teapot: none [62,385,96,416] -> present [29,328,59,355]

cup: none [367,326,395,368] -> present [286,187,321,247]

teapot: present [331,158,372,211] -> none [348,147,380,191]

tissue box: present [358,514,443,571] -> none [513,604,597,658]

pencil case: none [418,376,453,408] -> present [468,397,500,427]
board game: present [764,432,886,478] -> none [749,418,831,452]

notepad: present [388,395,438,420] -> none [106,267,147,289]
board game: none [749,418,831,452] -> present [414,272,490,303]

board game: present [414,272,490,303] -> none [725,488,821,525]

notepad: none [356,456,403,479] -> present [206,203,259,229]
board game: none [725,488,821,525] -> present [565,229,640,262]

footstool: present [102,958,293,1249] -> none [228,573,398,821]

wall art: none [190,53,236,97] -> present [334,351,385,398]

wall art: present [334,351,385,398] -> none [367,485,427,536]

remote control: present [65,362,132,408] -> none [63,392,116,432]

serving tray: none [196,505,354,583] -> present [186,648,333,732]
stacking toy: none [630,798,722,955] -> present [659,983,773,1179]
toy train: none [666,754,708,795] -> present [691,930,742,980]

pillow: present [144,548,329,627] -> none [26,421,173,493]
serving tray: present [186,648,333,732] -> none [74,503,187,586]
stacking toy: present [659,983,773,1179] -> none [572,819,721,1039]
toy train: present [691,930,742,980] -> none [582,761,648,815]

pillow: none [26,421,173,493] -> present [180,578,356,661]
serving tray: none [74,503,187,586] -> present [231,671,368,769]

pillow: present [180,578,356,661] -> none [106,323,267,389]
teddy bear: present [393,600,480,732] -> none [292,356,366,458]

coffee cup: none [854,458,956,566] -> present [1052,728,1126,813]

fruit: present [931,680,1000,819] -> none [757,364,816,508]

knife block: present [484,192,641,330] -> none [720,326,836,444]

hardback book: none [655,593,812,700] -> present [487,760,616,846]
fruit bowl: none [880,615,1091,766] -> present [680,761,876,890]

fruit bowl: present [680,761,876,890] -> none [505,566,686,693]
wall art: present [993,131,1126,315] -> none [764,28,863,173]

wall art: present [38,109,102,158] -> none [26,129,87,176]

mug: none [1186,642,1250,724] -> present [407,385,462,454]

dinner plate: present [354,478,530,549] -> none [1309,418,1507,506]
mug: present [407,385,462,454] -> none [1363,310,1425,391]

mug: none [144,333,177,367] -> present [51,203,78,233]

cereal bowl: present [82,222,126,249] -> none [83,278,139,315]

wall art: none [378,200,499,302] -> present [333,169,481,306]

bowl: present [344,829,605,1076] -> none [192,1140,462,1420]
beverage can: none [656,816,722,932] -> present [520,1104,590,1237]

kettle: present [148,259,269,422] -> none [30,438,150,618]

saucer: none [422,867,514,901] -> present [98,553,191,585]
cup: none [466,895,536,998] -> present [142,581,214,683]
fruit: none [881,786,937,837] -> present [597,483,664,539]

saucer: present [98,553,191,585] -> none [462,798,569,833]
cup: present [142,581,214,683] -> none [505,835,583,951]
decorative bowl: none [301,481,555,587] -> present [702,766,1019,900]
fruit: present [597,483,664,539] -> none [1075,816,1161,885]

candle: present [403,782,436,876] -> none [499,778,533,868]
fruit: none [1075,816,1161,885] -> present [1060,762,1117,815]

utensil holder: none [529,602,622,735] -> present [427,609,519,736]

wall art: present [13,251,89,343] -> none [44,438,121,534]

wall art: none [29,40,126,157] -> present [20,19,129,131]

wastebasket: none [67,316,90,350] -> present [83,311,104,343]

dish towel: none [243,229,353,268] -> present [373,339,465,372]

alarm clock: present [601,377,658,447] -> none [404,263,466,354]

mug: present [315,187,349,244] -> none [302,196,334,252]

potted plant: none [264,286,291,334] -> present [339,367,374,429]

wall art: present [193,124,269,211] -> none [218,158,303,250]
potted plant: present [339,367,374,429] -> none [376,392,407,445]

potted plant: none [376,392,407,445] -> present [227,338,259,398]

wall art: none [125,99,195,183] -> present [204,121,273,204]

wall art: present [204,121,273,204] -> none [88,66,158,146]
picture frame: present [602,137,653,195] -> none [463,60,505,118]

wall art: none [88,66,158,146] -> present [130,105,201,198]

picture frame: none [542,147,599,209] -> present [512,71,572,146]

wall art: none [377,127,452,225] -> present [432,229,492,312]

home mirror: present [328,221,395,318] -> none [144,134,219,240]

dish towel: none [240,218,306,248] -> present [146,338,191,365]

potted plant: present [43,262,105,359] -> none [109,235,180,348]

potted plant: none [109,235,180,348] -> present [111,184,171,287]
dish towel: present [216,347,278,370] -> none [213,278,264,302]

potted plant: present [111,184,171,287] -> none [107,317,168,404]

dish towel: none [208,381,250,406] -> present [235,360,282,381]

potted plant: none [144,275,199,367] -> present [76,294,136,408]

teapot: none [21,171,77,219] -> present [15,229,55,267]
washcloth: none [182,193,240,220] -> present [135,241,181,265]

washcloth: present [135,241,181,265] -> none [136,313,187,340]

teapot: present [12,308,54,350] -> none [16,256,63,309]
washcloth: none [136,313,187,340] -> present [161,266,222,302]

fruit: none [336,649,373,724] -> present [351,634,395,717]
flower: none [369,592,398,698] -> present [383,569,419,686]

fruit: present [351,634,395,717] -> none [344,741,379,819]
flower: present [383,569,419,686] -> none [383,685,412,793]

====

Using the data above, show each line where "washcloth" occurs.

washcloth: none [182,193,240,220] -> present [135,241,181,265]
washcloth: present [135,241,181,265] -> none [136,313,187,340]
washcloth: none [136,313,187,340] -> present [161,266,222,302]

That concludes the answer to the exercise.